Why would that be intrusive? a_complicated_computation_that_yields_a_kind has a type (either inferred or declared) that indicates its staging behaviour. The language knows whether a_complicated_computation_that_yields_a_kind(x) is available at compile time or not, and the IDE can tell the programmer. As long as the type inference is good enough (which is not trivial, but I see no reason to assume it's impossible - stage polymorphism is still a research area but I'm not aware of this being a particular sticking point) there's no reason we can't have the best of all worlds.

> But it's always the question of control: do you prefer to work hard to guarantee that some information is known statically, or use a tool that figures it out automatically, sometimes worse than you, but usually better.

But there's no contradiction between figuring it out automatically and doing that statically. We've seen this already with types-of-return-values: people thought there was a tradeoff between Java-1.4 style "explicitly write the type on each line" and Python-style "type is unknowable until runtime", but actually we can infer at compile time and get the best of both worlds.

> In fact, JITs (like in OpenJDK) have excellent tools that show you the decisions they've made[1], and you can control those decisions with compiler directives[2] (those are sometimes recommendations, but there's no problem making them requirements and extending their scope).

But to the extent that we insist that the JIT must be free to change its behaviour based on information that isn't statically available, that limits how much confidence I can have.

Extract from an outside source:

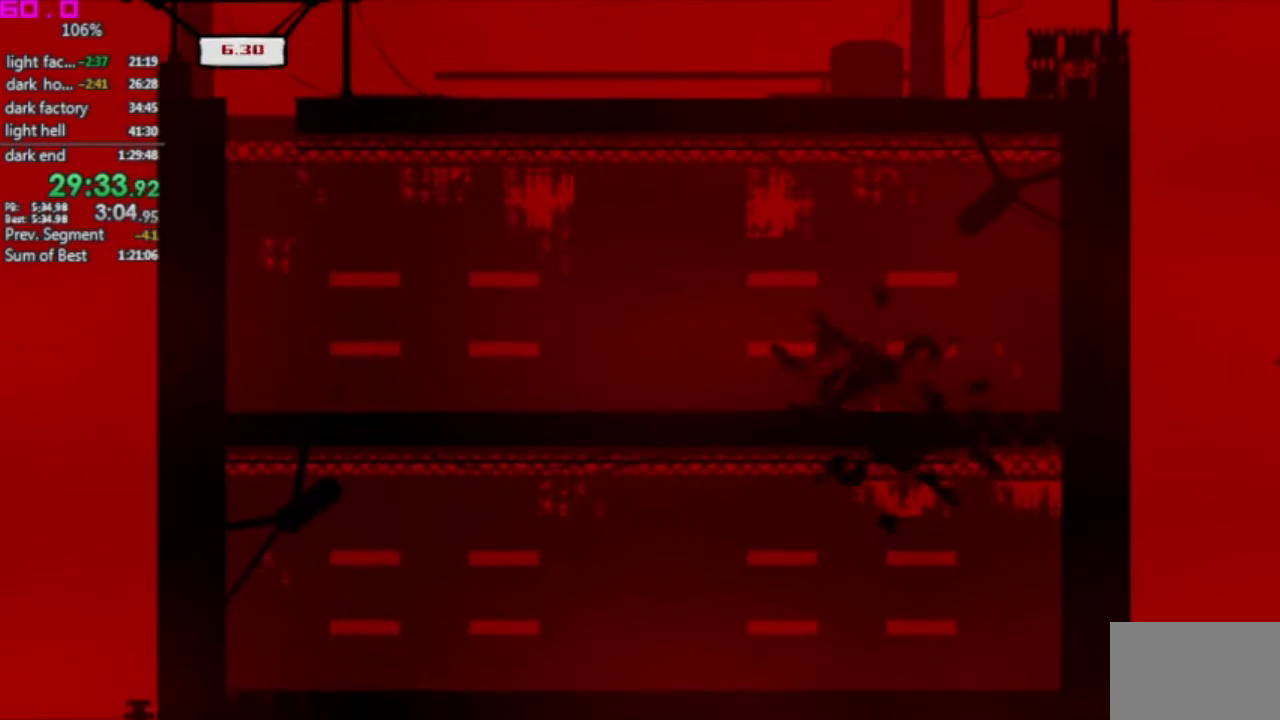
{"keys": ["right"], "events": []}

Maybe my function is inlined in my test cases, but some rarely-used code path will lead to it being uninlined when some particular pattern of network timeouts happens. Maybe the peculiar load pattern that happens when I failover will mean that a failed-over-to warm spare gets different JIT decisions from the instance that was originally master. And if the results aren't integrated into the language then it's hard to be confident that the aspects we care about will be maintained as the codebase evolves.

> Besides, what you put in the signaure are only certain compiler knobs. Even in Rust/C++ we rely on compiler optimizations that we have no direct control over in the language.

Indeed - there's plenty of room for most languages to improve the visibility and control over these aspects. This philosophy ultimately ends up with something like the Coq-as-macro-assembler approach (and even then, it's not always as easy as it should be to understand the performance characteristics of assembly language on modern processors).

pron · on May 17, 2019

> The language knows whether a_complicated_computation_that_yields_a_kind(x) is available at compile time or not, and the IDE can tell the programmer.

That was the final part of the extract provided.